Rewrite the material below as a Markdown table with the columns Row and Entry. Begin at the line that has "scientific name: Crepis praemorsa" and stop after the final line, numbering each line and skipping any blank ones.

[Start of The records]

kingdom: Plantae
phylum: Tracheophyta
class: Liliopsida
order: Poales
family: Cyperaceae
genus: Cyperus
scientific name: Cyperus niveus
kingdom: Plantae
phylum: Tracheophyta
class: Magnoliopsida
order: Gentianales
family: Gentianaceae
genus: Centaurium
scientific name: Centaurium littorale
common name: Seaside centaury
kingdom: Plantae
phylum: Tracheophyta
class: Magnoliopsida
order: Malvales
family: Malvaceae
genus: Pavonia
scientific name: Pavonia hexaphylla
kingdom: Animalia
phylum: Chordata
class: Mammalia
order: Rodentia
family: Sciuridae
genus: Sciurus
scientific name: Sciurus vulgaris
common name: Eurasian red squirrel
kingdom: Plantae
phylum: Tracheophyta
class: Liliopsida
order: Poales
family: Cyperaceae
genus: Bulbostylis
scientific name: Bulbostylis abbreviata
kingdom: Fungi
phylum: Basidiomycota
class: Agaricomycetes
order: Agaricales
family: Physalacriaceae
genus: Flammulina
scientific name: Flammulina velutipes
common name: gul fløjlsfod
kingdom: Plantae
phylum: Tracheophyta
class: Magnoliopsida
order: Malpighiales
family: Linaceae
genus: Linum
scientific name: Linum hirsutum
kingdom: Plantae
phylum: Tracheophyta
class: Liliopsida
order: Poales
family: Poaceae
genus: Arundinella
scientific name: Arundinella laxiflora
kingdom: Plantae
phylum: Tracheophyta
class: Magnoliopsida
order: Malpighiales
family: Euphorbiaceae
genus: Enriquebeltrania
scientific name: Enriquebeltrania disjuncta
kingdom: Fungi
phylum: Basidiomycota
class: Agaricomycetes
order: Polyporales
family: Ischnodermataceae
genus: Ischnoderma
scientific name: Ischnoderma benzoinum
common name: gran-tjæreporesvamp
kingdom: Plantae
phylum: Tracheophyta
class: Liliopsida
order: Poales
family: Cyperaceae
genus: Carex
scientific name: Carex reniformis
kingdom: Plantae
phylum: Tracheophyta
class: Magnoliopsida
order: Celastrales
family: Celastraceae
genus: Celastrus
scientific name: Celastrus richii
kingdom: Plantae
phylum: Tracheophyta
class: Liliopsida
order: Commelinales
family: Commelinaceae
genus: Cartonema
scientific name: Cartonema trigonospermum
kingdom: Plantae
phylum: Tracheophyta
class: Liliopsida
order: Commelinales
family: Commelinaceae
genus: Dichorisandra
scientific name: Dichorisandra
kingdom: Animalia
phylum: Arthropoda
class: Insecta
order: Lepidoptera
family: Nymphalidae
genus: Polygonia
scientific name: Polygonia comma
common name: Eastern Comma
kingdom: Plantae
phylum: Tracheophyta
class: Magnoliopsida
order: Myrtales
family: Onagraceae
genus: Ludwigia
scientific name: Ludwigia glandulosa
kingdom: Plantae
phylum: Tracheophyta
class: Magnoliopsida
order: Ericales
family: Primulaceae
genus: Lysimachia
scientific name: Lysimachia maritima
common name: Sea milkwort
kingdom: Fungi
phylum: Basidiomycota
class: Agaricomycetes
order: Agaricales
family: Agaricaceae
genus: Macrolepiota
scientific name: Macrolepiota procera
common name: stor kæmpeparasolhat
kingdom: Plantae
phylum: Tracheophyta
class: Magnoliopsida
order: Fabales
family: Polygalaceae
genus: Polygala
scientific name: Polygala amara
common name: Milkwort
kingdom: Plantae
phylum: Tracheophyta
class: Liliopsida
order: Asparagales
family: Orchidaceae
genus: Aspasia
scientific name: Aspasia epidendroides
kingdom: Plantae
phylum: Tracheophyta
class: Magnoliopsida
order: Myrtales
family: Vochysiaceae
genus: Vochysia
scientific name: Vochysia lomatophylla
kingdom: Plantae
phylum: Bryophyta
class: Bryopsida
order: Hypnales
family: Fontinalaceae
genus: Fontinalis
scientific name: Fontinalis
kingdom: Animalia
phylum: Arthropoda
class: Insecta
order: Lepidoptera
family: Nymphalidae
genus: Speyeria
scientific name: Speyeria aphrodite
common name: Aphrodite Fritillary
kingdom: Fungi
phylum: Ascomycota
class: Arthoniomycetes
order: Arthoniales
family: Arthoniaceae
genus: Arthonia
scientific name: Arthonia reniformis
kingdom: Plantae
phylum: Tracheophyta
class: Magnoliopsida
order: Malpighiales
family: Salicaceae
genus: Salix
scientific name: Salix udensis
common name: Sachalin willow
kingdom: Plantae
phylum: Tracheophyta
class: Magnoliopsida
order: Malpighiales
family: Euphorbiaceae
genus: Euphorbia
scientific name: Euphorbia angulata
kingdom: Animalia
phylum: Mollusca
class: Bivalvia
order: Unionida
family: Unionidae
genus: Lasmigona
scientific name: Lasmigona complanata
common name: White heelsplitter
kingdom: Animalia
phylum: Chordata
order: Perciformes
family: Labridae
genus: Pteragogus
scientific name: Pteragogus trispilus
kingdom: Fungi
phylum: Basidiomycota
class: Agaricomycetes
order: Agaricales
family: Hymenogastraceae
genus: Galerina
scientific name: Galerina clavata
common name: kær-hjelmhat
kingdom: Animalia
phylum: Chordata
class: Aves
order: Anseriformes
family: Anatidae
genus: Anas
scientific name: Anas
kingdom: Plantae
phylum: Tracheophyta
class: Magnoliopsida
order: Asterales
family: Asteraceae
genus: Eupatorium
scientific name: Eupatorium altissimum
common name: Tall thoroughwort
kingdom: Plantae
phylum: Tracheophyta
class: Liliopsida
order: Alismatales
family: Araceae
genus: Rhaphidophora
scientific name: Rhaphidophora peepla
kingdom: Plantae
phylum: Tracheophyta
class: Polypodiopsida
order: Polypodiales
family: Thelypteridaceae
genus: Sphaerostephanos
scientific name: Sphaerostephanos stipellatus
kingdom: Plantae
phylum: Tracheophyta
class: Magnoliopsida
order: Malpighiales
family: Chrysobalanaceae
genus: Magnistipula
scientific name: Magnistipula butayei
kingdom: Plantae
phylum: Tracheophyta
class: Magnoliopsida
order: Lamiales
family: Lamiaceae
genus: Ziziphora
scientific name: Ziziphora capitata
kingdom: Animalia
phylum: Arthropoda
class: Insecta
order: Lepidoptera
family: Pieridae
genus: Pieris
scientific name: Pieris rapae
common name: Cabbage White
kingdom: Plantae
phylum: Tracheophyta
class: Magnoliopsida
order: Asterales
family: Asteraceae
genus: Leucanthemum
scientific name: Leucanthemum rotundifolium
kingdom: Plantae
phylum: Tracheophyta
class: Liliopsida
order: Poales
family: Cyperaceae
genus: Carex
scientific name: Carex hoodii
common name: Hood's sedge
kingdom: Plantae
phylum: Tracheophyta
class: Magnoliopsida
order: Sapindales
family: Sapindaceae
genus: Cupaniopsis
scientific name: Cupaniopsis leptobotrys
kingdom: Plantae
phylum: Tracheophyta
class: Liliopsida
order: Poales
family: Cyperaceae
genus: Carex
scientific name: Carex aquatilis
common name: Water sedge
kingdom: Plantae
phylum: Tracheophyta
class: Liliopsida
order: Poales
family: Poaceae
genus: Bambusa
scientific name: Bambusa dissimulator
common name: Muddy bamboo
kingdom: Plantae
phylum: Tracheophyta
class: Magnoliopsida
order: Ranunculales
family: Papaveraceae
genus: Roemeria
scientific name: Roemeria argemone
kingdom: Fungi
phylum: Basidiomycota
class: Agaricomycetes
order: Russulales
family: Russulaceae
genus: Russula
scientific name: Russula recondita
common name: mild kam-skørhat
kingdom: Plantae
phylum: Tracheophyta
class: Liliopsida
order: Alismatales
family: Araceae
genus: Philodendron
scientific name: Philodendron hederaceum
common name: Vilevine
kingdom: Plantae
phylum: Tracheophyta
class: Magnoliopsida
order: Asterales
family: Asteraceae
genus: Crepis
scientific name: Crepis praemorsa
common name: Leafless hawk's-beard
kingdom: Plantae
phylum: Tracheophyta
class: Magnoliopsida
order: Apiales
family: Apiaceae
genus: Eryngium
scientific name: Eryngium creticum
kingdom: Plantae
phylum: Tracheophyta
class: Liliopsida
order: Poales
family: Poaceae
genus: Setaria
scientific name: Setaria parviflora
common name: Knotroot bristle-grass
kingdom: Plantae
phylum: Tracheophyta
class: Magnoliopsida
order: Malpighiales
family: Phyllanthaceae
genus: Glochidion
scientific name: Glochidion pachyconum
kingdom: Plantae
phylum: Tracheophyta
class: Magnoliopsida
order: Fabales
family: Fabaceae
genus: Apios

[End of The records]

# Exercise solution
| Row | Entry |
|---|---|
| 1 | scientific name: Crepis praemorsa |
| 2 | common name: Leafless hawk's-beard |
| 3 | kingdom: Plantae |
| 4 | phylum: Tracheophyta |
| 5 | class: Magnoliopsida |
| 6 | order: Apiales |
| 7 | family: Apiaceae |
| 8 | genus: Eryngium |
| 9 | scientific name: Eryngium creticum |
| 10 | kingdom: Plantae |
| 11 | phylum: Tracheophyta |
| 12 | class: Liliopsida |
| 13 | order: Poales |
| 14 | family: Poaceae |
| 15 | genus: Setaria |
| 16 | scientific name: Setaria parviflora |
| 17 | common name: Knotroot bristle-grass |
| 18 | kingdom: Plantae |
| 19 | phylum: Tracheophyta |
| 20 | class: Magnoliopsida |
| 21 | order: Malpighiales |
| 22 | family: Phyllanthaceae |
| 23 | genus: Glochidion |
| 24 | scientific name: Glochidion pachyconum |
| 25 | kingdom: Plantae |
| 26 | phylum: Tracheophyta |
| 27 | class: Magnoliopsida |
| 28 | order: Fabales |
| 29 | family: Fabaceae |
| 30 | genus: Apios |